73 % de miliciens en moins par rapport à 1997 – Markus Freitag confronte le public à ce changement considérable au tout début de la manifestation. La disposition à assumer des fonctions politiques semble régresser au sein de la population. Markus Freitag invoque l'augmentation du temps qu'il faut y consacrer et de la charge comme principale raison, mais aussi l'insuffisance de l'appui des employeurs et de la compensation financière. Le travail de milice n'est par ailleurs que peu reconnu par la société. Ceci est également confirmé par la conseillère nationale Priska Seiler Graf, qui parle d'attaques plus nombreuses et plus vives de la part du public et des médias. Stefan Müller-Altermatt, conseiller national et maire de Herbetswil, est également désillusionné lorsqu'il décrit son activité de milice. Au début, il avait des idées pour effectuer des changements au sein de la commune. Cependant, elles se sont enlisées avec le temps, ont échoué au niveau du conseil municipal ou n'ont pas trouvé l'argent nécessaire à leur mise en œuvre. Malgré cette expérience décevante, il décrit le travail de milice comme sa plus belle fonction politique.

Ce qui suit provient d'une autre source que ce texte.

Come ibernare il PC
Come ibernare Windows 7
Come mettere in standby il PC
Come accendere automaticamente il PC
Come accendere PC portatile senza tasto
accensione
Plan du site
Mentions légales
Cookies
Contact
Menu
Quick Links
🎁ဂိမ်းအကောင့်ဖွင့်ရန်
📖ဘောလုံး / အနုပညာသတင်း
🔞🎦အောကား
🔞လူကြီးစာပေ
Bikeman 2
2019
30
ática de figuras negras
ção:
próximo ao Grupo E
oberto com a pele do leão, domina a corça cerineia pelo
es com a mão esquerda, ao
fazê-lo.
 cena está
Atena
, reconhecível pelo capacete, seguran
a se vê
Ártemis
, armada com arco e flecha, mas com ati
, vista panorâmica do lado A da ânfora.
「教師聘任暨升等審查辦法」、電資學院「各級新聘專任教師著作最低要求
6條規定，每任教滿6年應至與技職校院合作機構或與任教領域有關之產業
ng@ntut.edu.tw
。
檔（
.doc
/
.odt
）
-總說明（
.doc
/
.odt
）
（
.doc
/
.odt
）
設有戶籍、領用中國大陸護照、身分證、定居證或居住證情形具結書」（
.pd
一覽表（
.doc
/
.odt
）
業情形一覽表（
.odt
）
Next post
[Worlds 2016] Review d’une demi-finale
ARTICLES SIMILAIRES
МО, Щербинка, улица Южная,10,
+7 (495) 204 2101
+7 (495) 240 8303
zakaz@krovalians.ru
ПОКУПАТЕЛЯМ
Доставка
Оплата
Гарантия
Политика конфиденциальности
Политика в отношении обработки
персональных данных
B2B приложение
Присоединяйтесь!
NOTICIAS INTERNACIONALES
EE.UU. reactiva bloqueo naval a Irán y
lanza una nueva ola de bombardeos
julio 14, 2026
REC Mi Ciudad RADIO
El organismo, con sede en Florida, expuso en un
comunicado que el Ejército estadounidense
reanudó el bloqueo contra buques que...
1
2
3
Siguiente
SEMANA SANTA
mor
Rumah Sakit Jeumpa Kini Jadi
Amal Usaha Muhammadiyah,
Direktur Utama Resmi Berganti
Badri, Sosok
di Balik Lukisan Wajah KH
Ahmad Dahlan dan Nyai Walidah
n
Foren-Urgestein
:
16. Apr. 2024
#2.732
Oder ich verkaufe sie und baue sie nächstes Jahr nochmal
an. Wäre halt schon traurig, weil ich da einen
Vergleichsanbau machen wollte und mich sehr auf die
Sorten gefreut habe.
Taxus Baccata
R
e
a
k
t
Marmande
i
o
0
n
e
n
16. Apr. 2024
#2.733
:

Ce que les politiciennes et les politiciens communaux présents ont tout de même en commun, c'est l'intérêt pour leur fonction. Ils soulignent constamment à quel point ils aiment leur travail et combien il est important de montrer cette passion. Ils s'identifient à leur commune et se sont fixé comme objectif d'éveiller cet attachement chez leurs concitoyens. Ils s'intéressent à la vie locale – du quotidien local à la vie associative.

Bien que les communes aient dû surmonter ces dernières années des problèmes de recrutement croissants, aucune d'entre elles n'est prête à abandonner le travail de milice pour autant. D'après un sondage cité par Markus Freitag, il ressort que les trois quarts de la population souhaiteraient conserver le système de milice. Les invités présents ont également confirmé la valeur ajoutée que les miliciens apportent à leur fonction grâce à leurs différents parcours professionnels.

Les trois auteurs du livre consacré au travail de milice se sont également penchés sur la question de savoir comment sauver ce système enrichissant du déclin. Il est aussi question d'argent, car malgré le caractère bénévole du travail, les miliciens doivent être indemnisés pour leurs jours de travail perdus. D'autres types d'incitations sont abordés, des certificats de travail aux crédits ECTS. L'information, les changements dans l'organisation des communes ou de meilleures formations sont mentionnés comme autres approches. Le seul interdit pour les personnes présentes, ce sont les mandats obligatoires, car cela sonnerait le glas du système de milice.

Le livre « Milizarbeit in der Schweiz » fait la lumière sur les miliciens, leurs motivations, les problèmes auxquels les politiciens au niveau communal sont confrontés et comment ils peuvent être résolus. Il décrit la situation actuelle et l'avenir du travail de milice en Suisse et propose des mesures pour sa réforme. Il revient cependant aux communes d'appliquer ces mesures et de maintenir le travail de milice.

Par Alina Zumbrunn

 

Au sujet de l'auteur : Alina Zumbrunn est étudiante en master de sciences politiques et sciences économiques à l'Université de Berne et travaille comme assistante du professeur Markus Freitag, titulaire de la chair de sociologie politique.

Ce texte est une version abrégée de l'article publié le 23 mai 2019 dans le magazine en ligne de l'Université de Berne.